The endosymbiotic (Greek: ἔνδον endon "within", σύν syn "together" and βίωσις biosis "living") theories were first articulated by the Russian botanist Konstantin Mereschkowski in 1910, although the fundamental elements of the theory were described in a paper five years earlier. Mereschkowski was familiar with work by botanist Andreas Schimper, who had observed in 1883 that the division of chloroplasts in green plants closely resembled that of free-living cyanobacteria, and who had himself tentatively proposed (in a footnote) that green plants had arisen from a symbiotic union of two organisms. Ivan Wallin extended the idea of an endosymbiotic origin to mitochondria in the 1920s. These theories were initially dismissed or ignored. More detailed electron microscopic comparisons between cyanobacteria and chloroplasts (for example studies by Hans Ris), combined with the discovery that plastids and mitochondria contain their own DNA (which by that stage was recognized to be the hereditary material of organisms) led to a resurrection of the idea in the 1960s.

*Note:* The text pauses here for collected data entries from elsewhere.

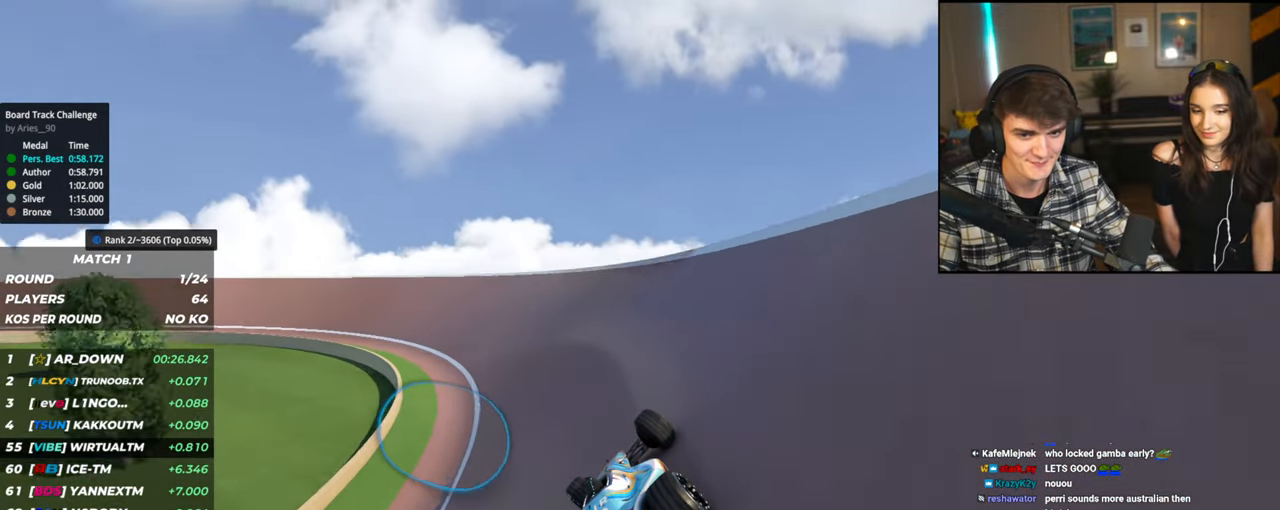
{"keys": ["left", "up"], "events": []}
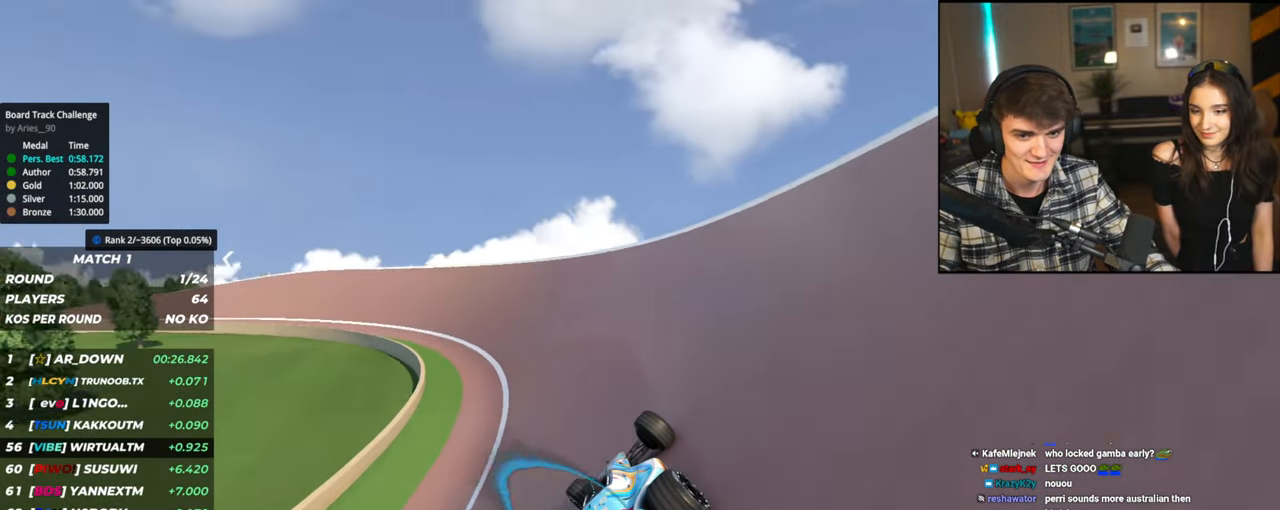
{"keys": ["left", "up"], "events": []}
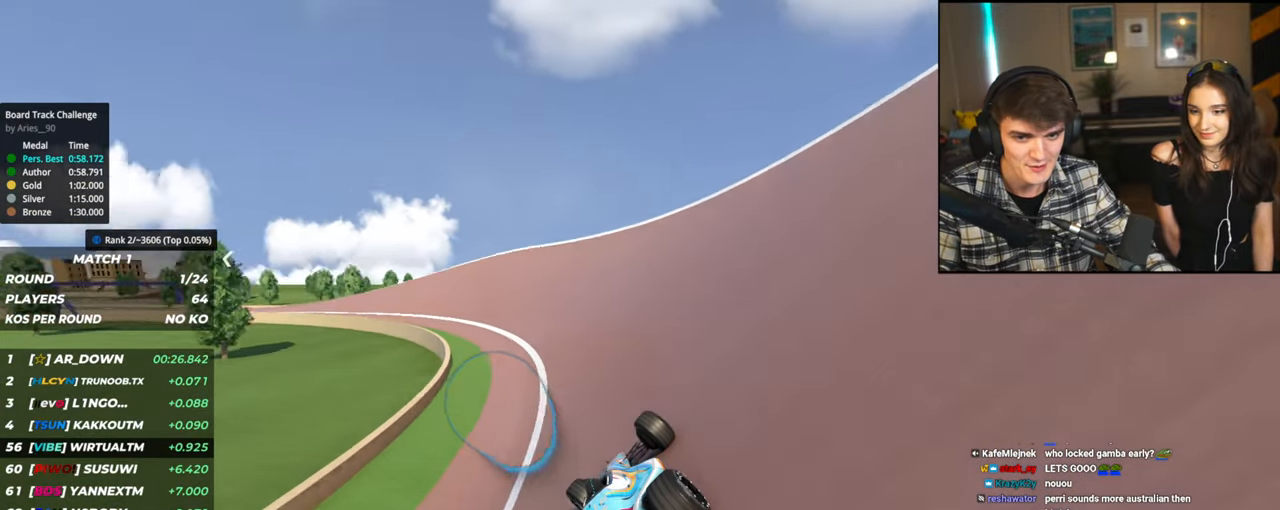
{"keys": ["left", "up"], "events": []}
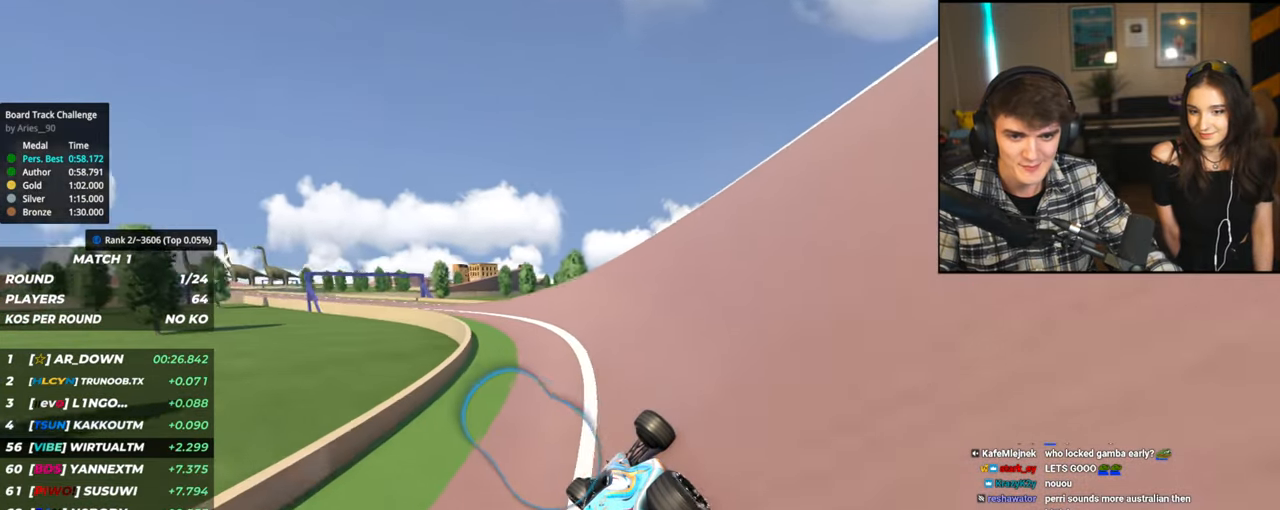
{"keys": ["left", "up"], "events": []}
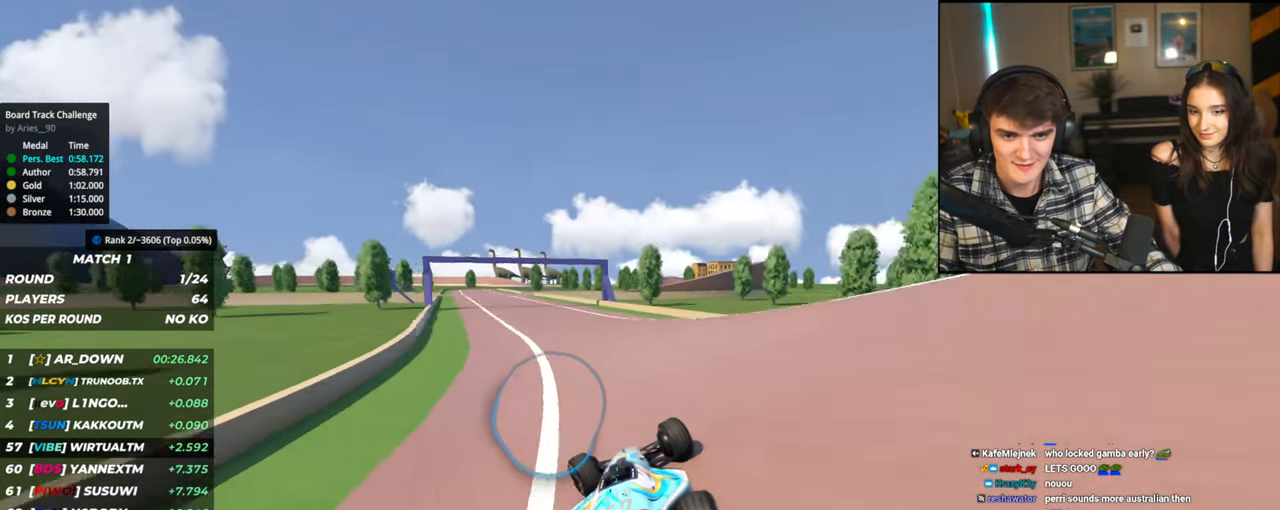
{"keys": ["up"], "events": [[450, "left", "up"]]}
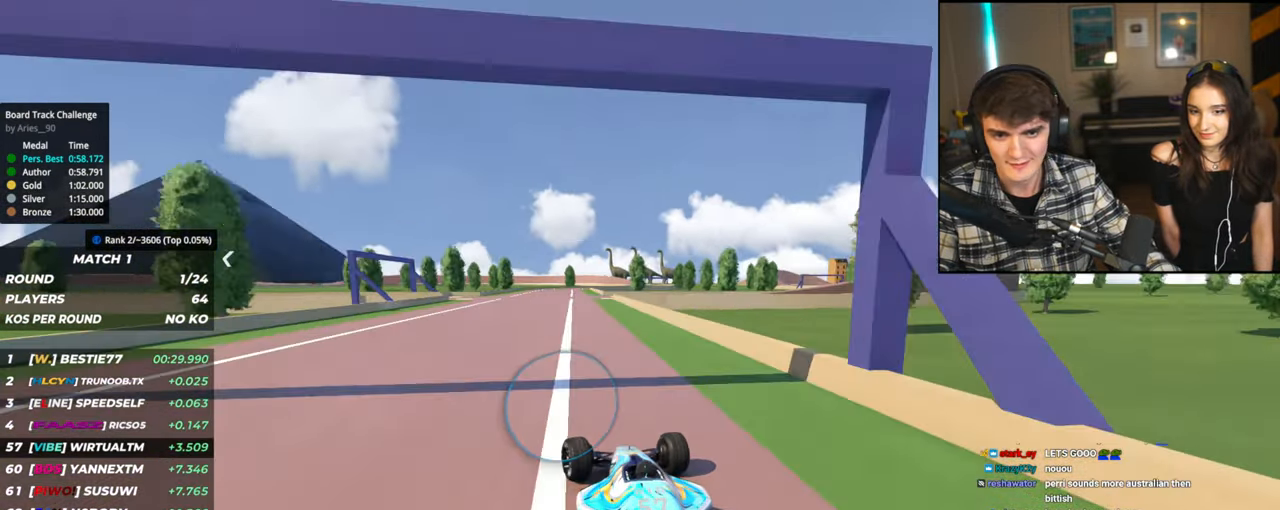
{"keys": ["right", "up"], "events": [[284, "left", "down"], [384, "left", "up"], [484, "right", "down"]]}
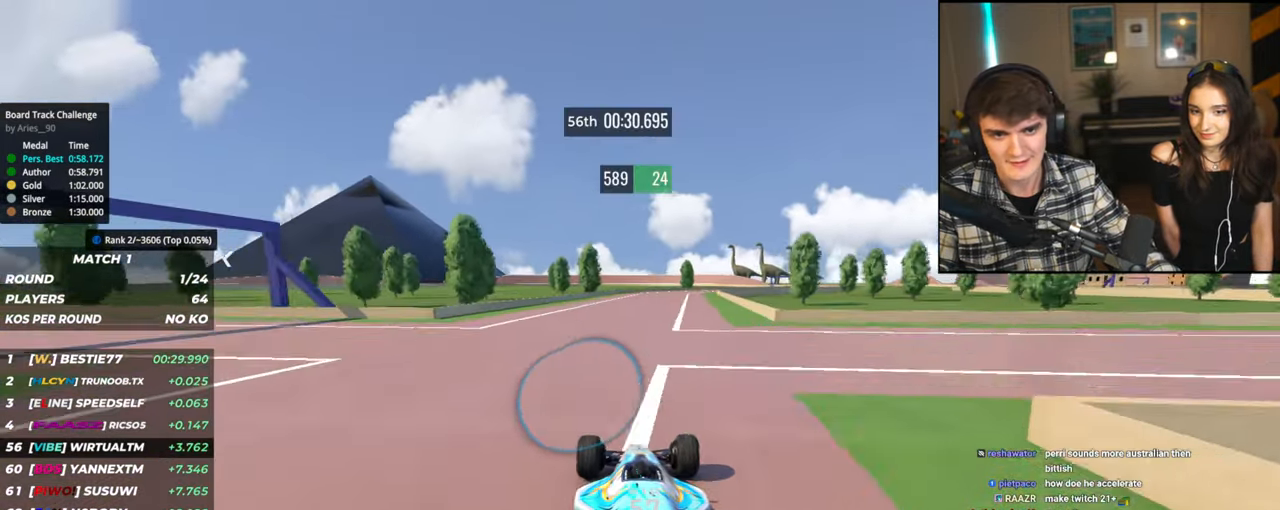
{"keys": ["up"], "events": [[484, "right", "up"]]}
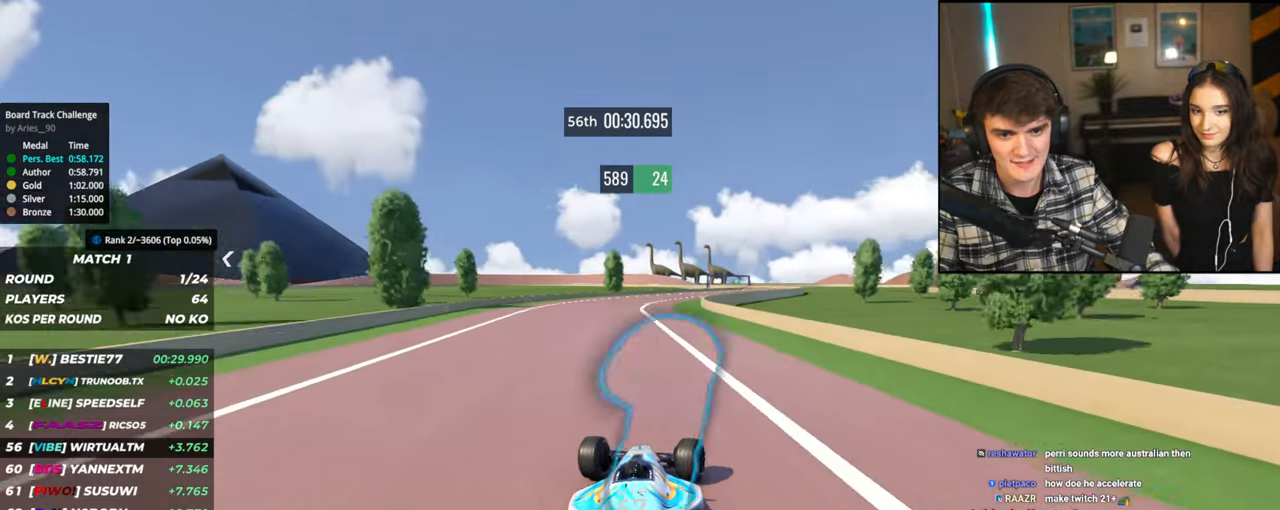
{"keys": ["up"], "events": [[234, "right", "down"], [500, "right", "up"]]}
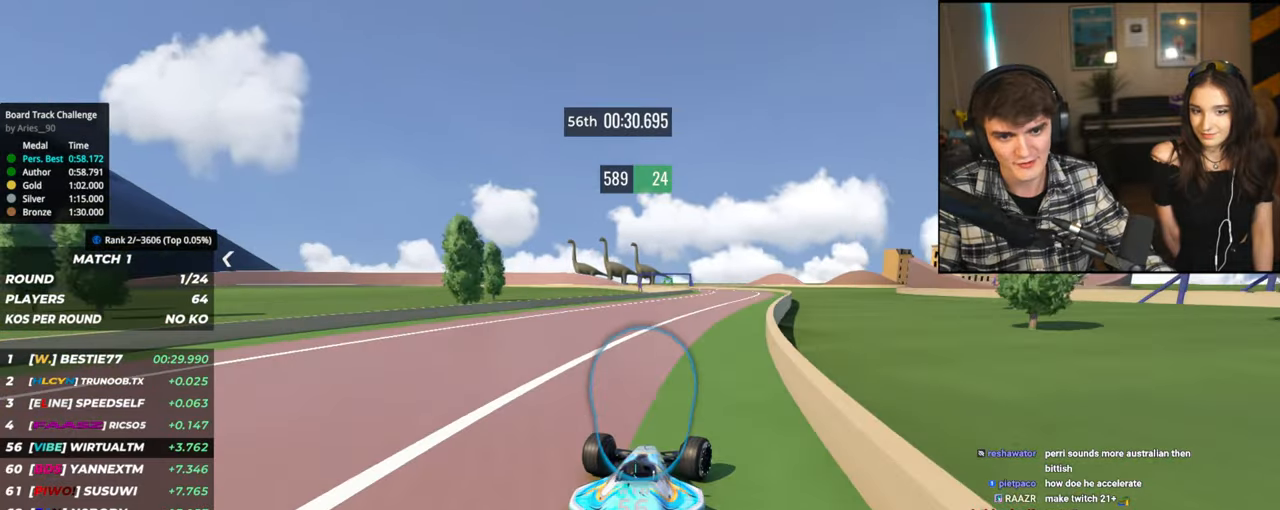
{"keys": ["left", "up"], "events": [[150, "right", "down"], [250, "right", "up"], [334, "right", "down"], [384, "right", "up"], [467, "left", "down"]]}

The endosymbiotic theory was advanced and substantiated with microbiological evidence by Lynn Margulis in a 1967 paper, The Origin of Mitosing Eukaryotic Cells. In her 1981 work Symbiosis in Cell Evolution she argued that eukaryotic cells originated as communities of interacting entities, including endosymbiotic spirochaetes that developed into eukaryotic flagella and cilia. This last idea has not received much acceptance, because flagella lack DNA and do not show ultrastructural similarities to bacteria or archaea. See also Evolution of flagella. According to Margulis and Dorion Sagan, "Life did not take over the globe by combat, but by networking" (i.e., by cooperation). The possibility that peroxisomes may have an endosymbiotic origin has also been considered, although they lack DNA. Christian de Duve proposed that they may have been the first endosymbionts, allowing cells to withstand growing amounts of free molecular oxygen in the Earth's atmosphere. However, it now appears that they may be formed de novo, contradicting the idea that they have a symbiotic origin.
The basic plant cell has a similar construction to the animal cell, but does not have centrioles, lysosomes, cilia, or flagella. It does have additional structures, a rigid cell wall, central vacuole, plasmodesmata, and chloroplasts.